David Buuck, a close friend of Kemp’s, kept the night rolling with a performance of “The Jhoke” section in The Shunt, a piece built from puns on the venerable “man walks into a bar” routine, which he launched by literally walking into the bar, shuffling down its edges, exiting, re-entering, draping himself on a barstool, dropping to the floor, and finally crawling his way back to the mike, keeping up all the while a stuttery patter that circled around poetry and citizenry in wartime. After that, he asked an audience member to shuffle a set of paragraphs containing sections of an autobiography centered on a relationship he had before he became a writer.
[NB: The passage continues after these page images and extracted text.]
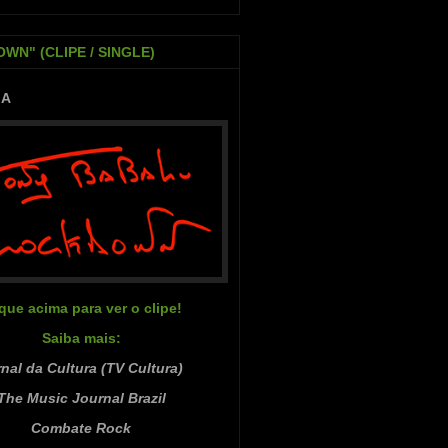
WN" (CLIPE / SINGLE)
IA
ique acima para ver o clipe!
Saiba mais:
nal da Cultura (TV Cultura)
The Music Journal Brazil
Combate Rock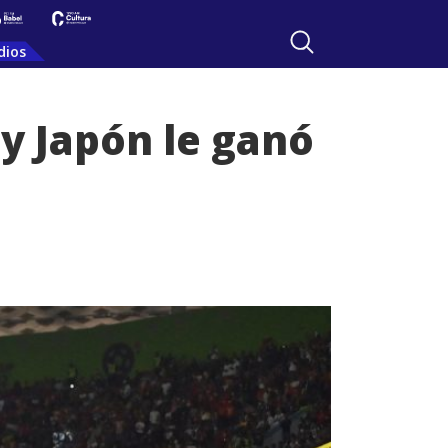
dios
 y Japón le ganó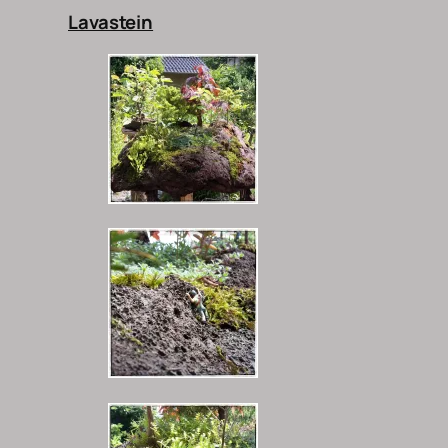
Lavastein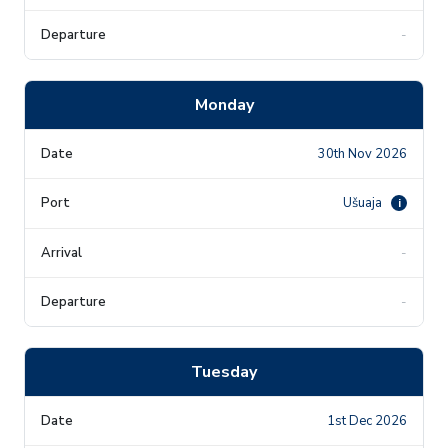
-
Monday
30th Nov 2026
Ušuaja
i
-
-
Tuesday
1st Dec 2026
I think it’s John Freccero who argues that Dante’s Commedia is the prototype for all autobiographies written since, where the person the life describes ends up converted into the author who’s currently describing it, so that the real subject of every autobiography is the progress that made possible the conditions of its own writing. Buuck’s piece cannily played off that assumption, using phrasal iterations and variations on fixed bits of syntax to tweak the usual “then I was, now I am” time sense the form usually imposes, shuttling the narrative fulcrum backwards and forwards across the sequence through a kind of architectonic horseplay designed to restrain “narrative theory” from topping “narrative practice.”
Buuck’s reading had lovers bridled like horses, and Kemp’s a rabid squid nailed to someone’s face, so the night also helped firm up my feeling that the conjunction between sex, animality, and violence is somehow the secret engine behind contemporary poetry, at least the part of it I feel like writing about in abbreviated posts like these.
Monday, April 12, 2010
R (Romeo)
I wrote a short piece about Weiner’s Code Poems, with a brief reference to the play, for the last Orono conference. Another Orono paper, one of my favorites, was Rob Halpern’s on Bob Perelman and Bruce Boone, “Restoring China.” It’s up in an expanded version at the Bob Perelman Feature (“300 printed pages”!) Kristen Gallagher just edited for Jacket.
Following all the links in this post will consume an estimated 4.5 hours of office job.